*WORK TASK*: Reproduce every line of the records below word for word, leaving out the pictures.
[RECORD EXCERPTS Boundary: Start]
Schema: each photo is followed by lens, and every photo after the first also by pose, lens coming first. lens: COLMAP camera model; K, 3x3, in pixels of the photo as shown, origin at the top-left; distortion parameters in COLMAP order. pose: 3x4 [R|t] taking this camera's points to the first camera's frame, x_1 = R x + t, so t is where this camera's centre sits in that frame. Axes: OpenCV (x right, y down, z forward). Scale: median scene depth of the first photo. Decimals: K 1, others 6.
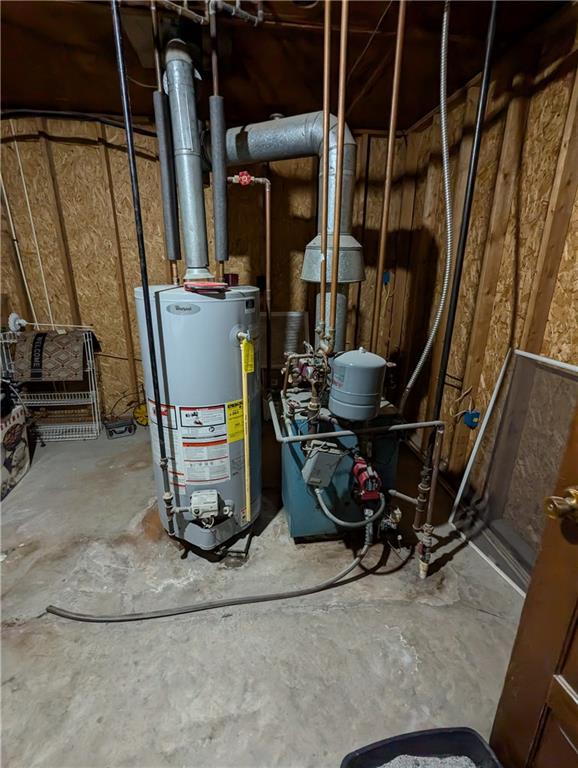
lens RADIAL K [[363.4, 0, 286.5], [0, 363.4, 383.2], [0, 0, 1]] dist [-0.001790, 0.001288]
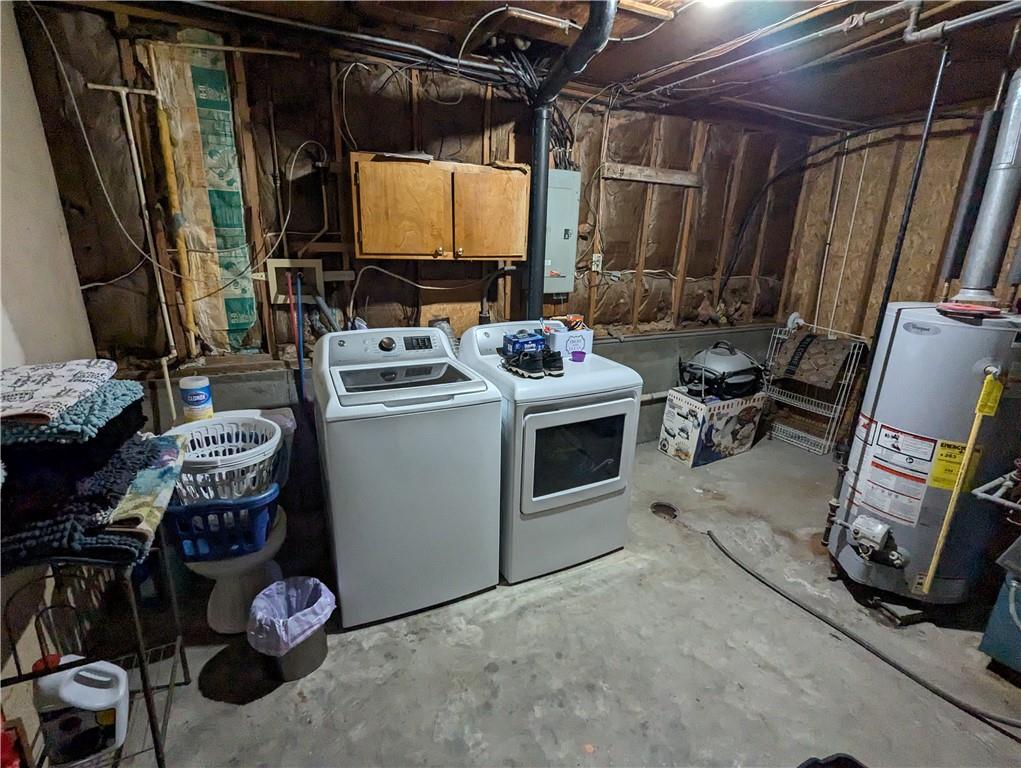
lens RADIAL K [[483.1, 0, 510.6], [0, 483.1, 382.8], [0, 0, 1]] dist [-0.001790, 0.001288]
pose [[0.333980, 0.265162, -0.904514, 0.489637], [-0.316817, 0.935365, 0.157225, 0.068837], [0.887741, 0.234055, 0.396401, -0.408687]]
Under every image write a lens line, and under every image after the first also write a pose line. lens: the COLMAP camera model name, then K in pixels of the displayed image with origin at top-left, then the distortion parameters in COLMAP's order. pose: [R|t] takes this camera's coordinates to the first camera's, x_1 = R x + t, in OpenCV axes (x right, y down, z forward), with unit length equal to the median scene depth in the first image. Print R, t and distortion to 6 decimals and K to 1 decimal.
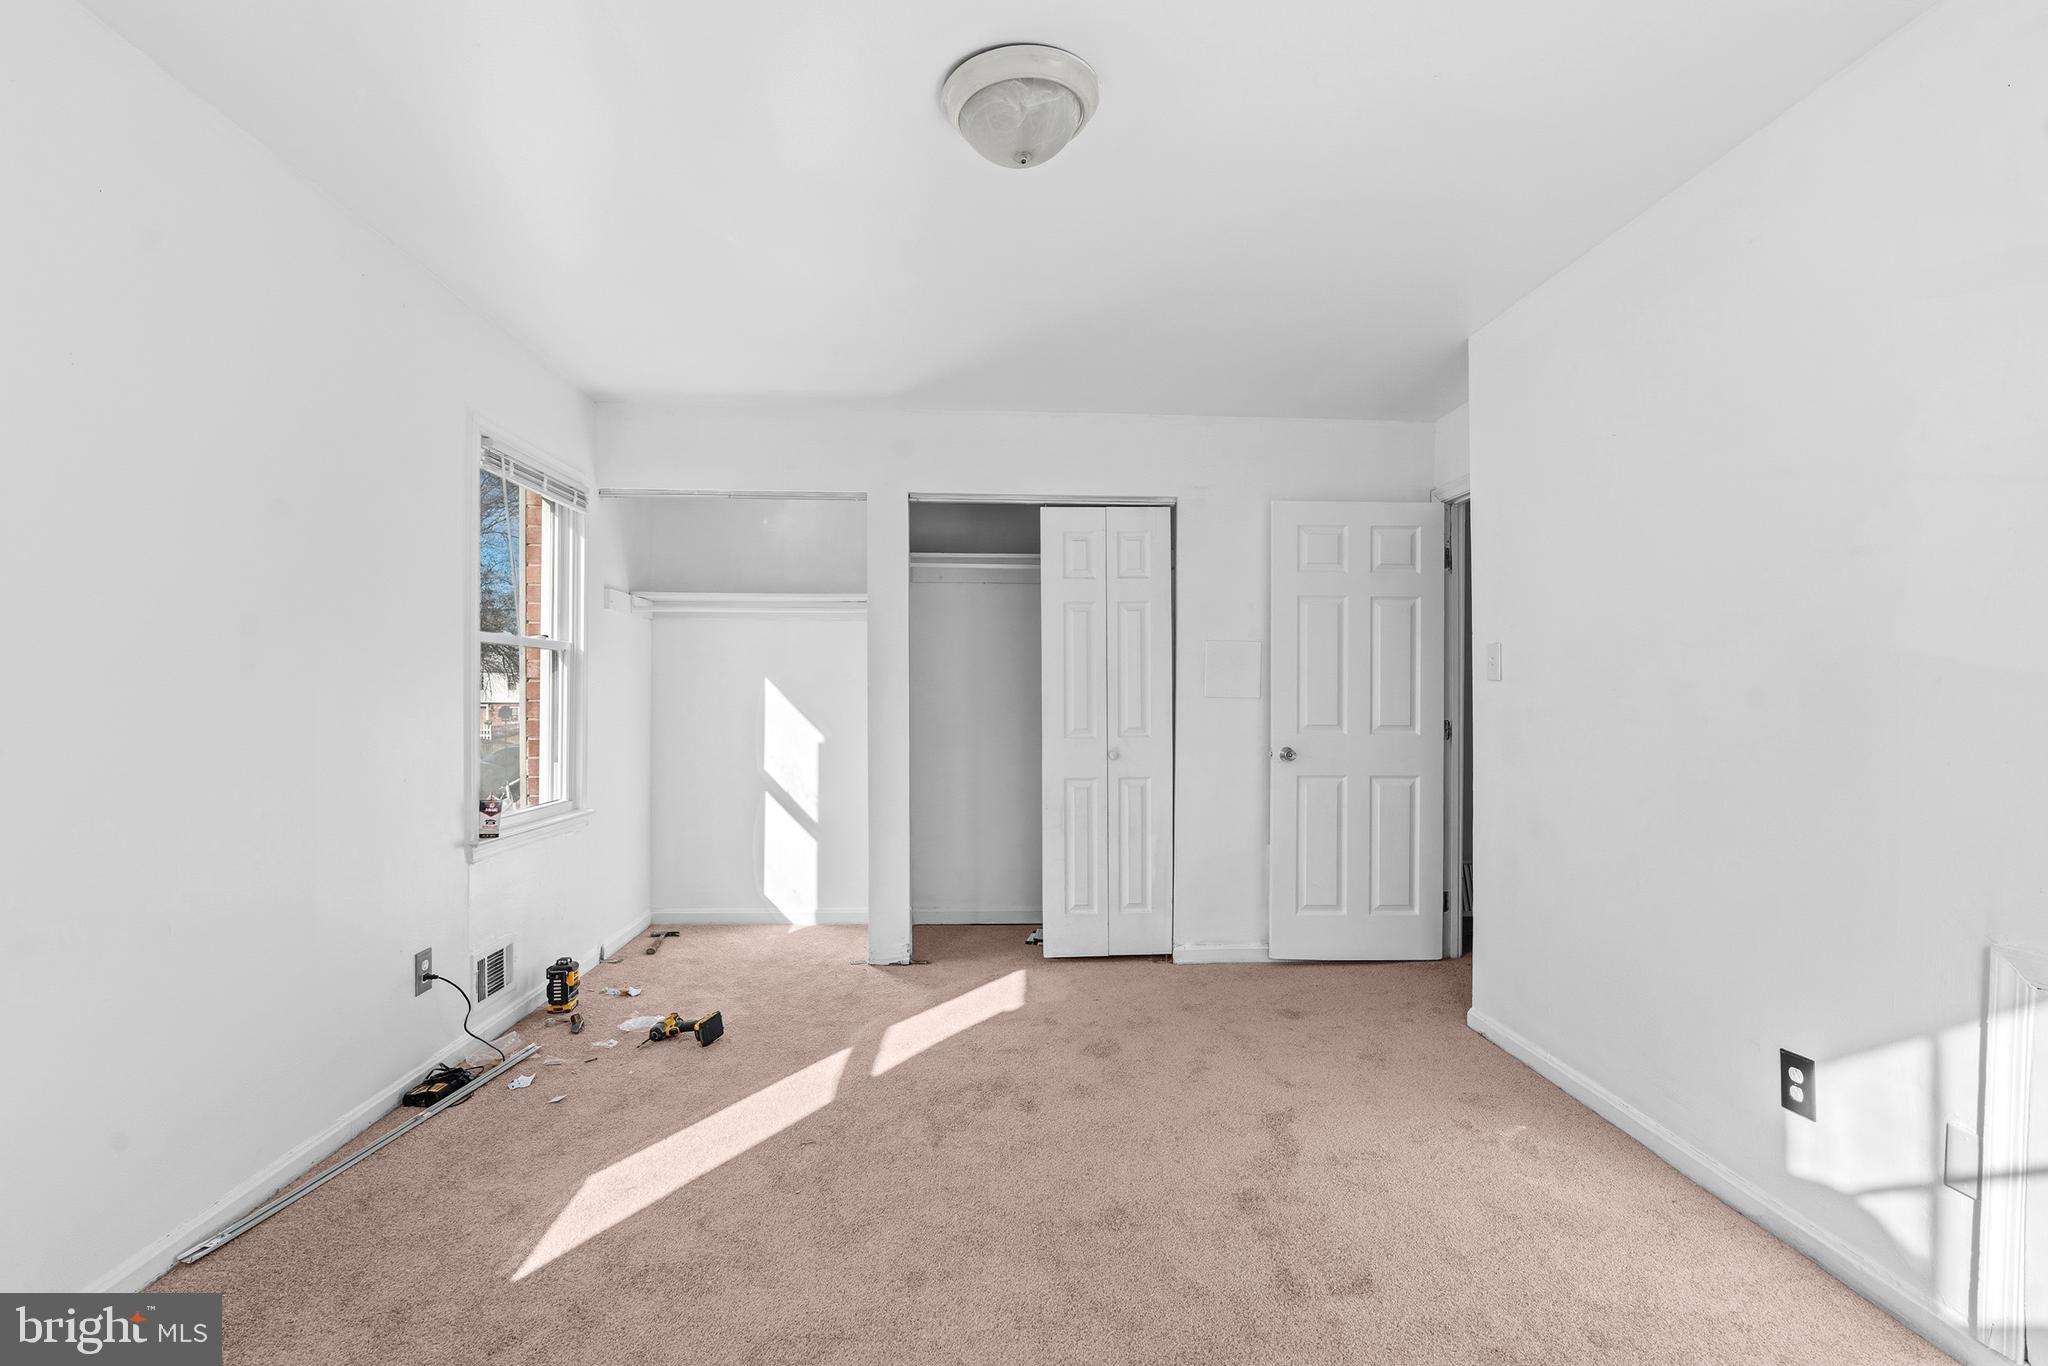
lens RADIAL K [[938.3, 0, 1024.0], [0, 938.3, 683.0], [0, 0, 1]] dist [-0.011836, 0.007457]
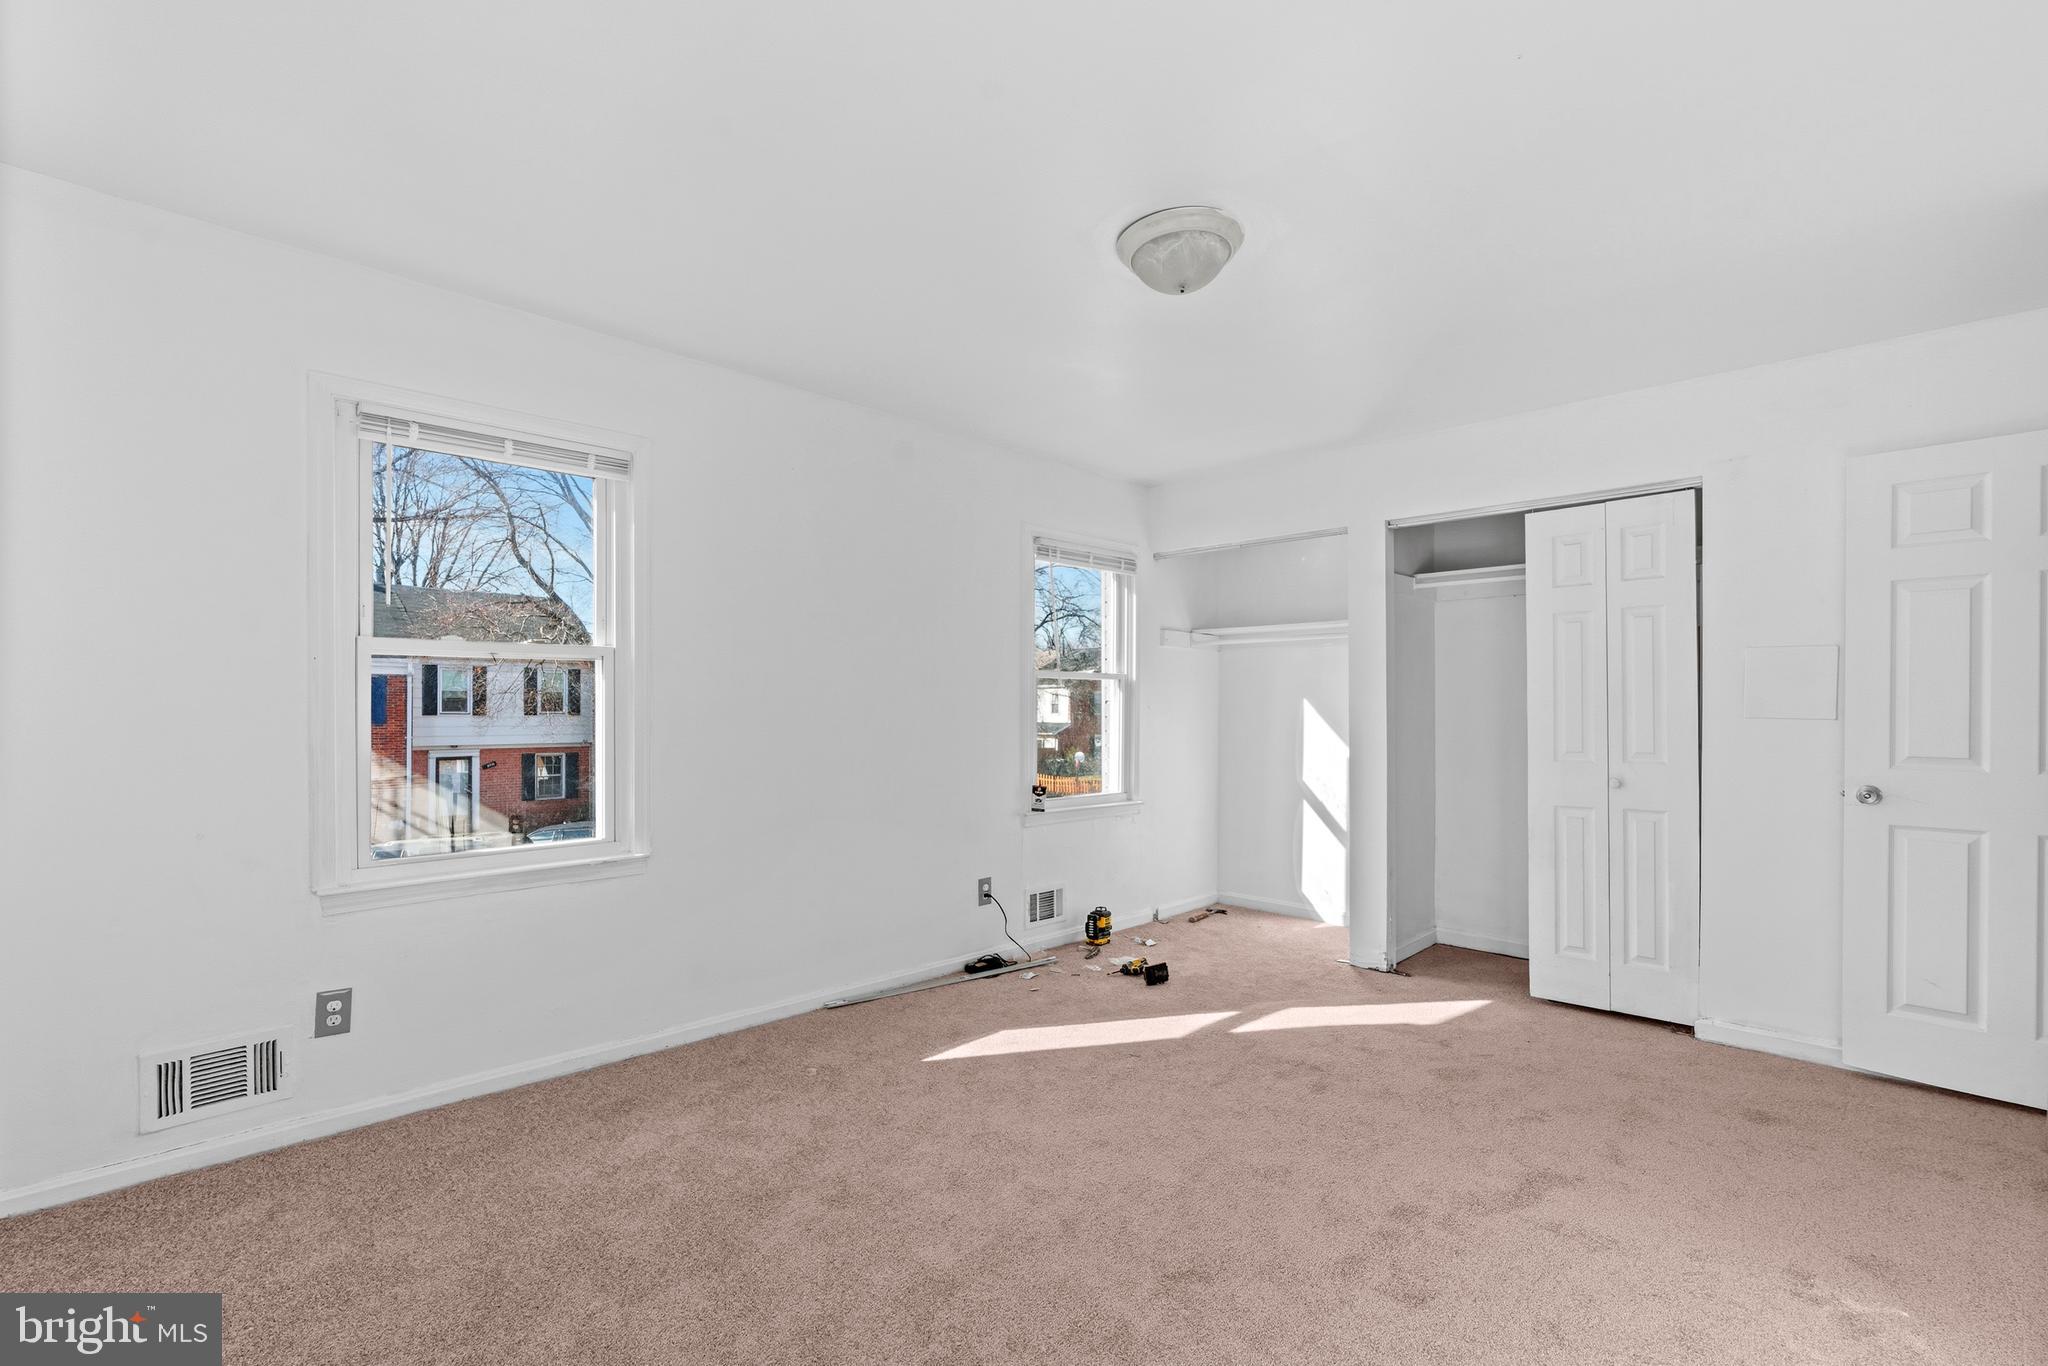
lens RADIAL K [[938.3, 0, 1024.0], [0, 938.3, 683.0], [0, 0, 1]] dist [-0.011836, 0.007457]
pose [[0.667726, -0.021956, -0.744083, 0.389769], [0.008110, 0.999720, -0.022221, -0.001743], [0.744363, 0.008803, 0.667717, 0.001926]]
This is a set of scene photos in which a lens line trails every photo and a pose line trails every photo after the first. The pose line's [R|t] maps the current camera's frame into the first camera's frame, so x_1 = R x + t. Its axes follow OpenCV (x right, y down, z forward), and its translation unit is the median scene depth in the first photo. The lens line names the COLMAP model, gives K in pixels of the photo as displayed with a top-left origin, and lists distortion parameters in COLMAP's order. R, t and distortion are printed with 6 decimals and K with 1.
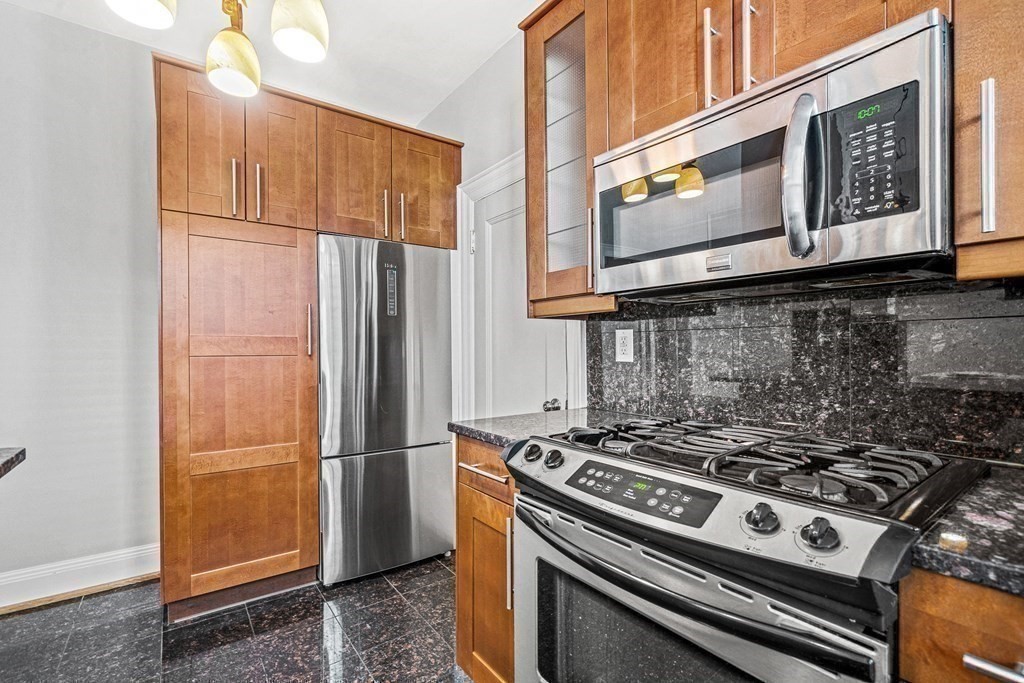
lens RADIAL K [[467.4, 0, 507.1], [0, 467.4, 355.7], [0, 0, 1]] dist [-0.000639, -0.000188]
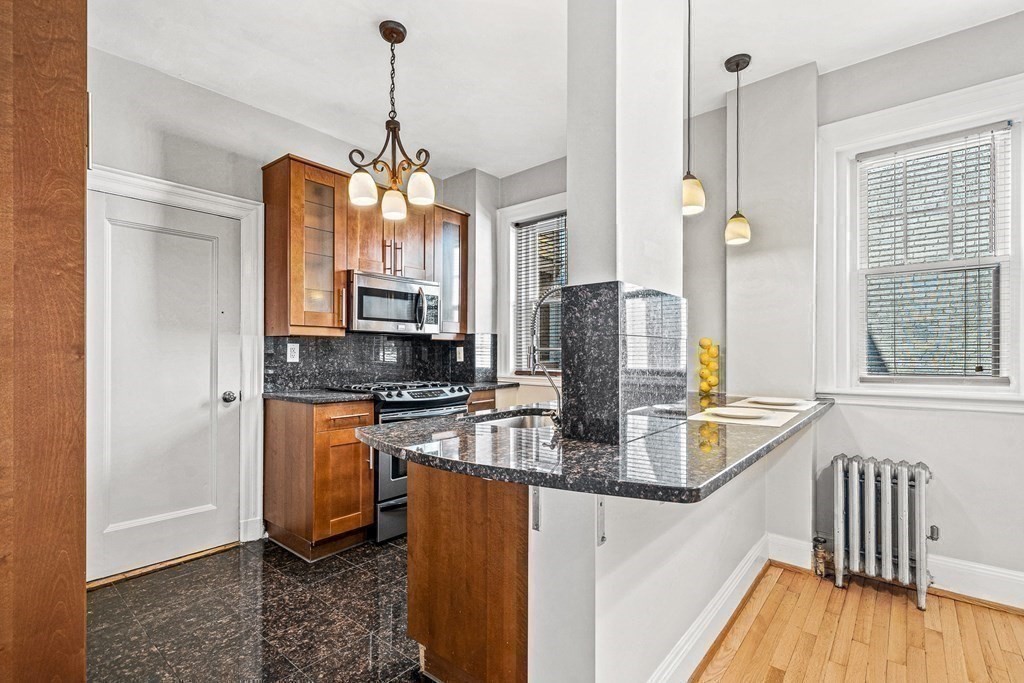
[RECORD EXCERPTS Boundary: End]
*TASK RESPONSE*:
Schema: each photo is followed by lens, and every photo after the first also by pose, lens coming first. lens: COLMAP camera model; K, 3x3, in pixels of the photo as shown, origin at the top-left; distortion parameters in COLMAP order. pose: 3x4 [R|t] taking this camera's points to the first camera's frame, x_1 = R x + t, so t is where this camera's centre sits in that frame. Axes: OpenCV (x right, y down, z forward). Scale: median scene depth of the first photo. Decimals: K 1, others 6.
lens RADIAL K [[363.4, 0, 286.5], [0, 363.4, 383.2], [0, 0, 1]] dist [-0.001790, 0.001288]
lens RADIAL K [[483.1, 0, 510.6], [0, 483.1, 382.8], [0, 0, 1]] dist [-0.001790, 0.001288]
pose [[0.333980, 0.265162, -0.904514, 0.489637], [-0.316817, 0.935365, 0.157225, 0.068837], [0.887741, 0.234055, 0.396401, -0.408687]]
Under every image write a lens line, and under every image after the first also write a pose line. lens: the COLMAP camera model name, then K in pixels of the displayed image with origin at top-left, then the distortion parameters in COLMAP's order. pose: [R|t] takes this camera's coordinates to the first camera's, x_1 = R x + t, in OpenCV axes (x right, y down, z forward), with unit length equal to the median scene depth in the first image. Print R, t and distortion to 6 decimals and K to 1 decimal.
lens RADIAL K [[938.3, 0, 1024.0], [0, 938.3, 683.0], [0, 0, 1]] dist [-0.011836, 0.007457]
lens RADIAL K [[938.3, 0, 1024.0], [0, 938.3, 683.0], [0, 0, 1]] dist [-0.011836, 0.007457]
pose [[0.667726, -0.021956, -0.744083, 0.389769], [0.008110, 0.999720, -0.022221, -0.001743], [0.744363, 0.008803, 0.667717, 0.001926]]
This is a set of scene photos in which a lens line trails every photo and a pose line trails every photo after the first. The pose line's [R|t] maps the current camera's frame into the first camera's frame, so x_1 = R x + t. Its axes follow OpenCV (x right, y down, z forward), and its translation unit is the median scene depth in the first photo. The lens line names the COLMAP model, gives K in pixels of the photo as displayed with a top-left origin, and lists distortion parameters in COLMAP's order. R, t and distortion are printed with 6 decimals and K with 1.
lens RADIAL K [[467.4, 0, 507.1], [0, 467.4, 355.7], [0, 0, 1]] dist [-0.000639, -0.000188]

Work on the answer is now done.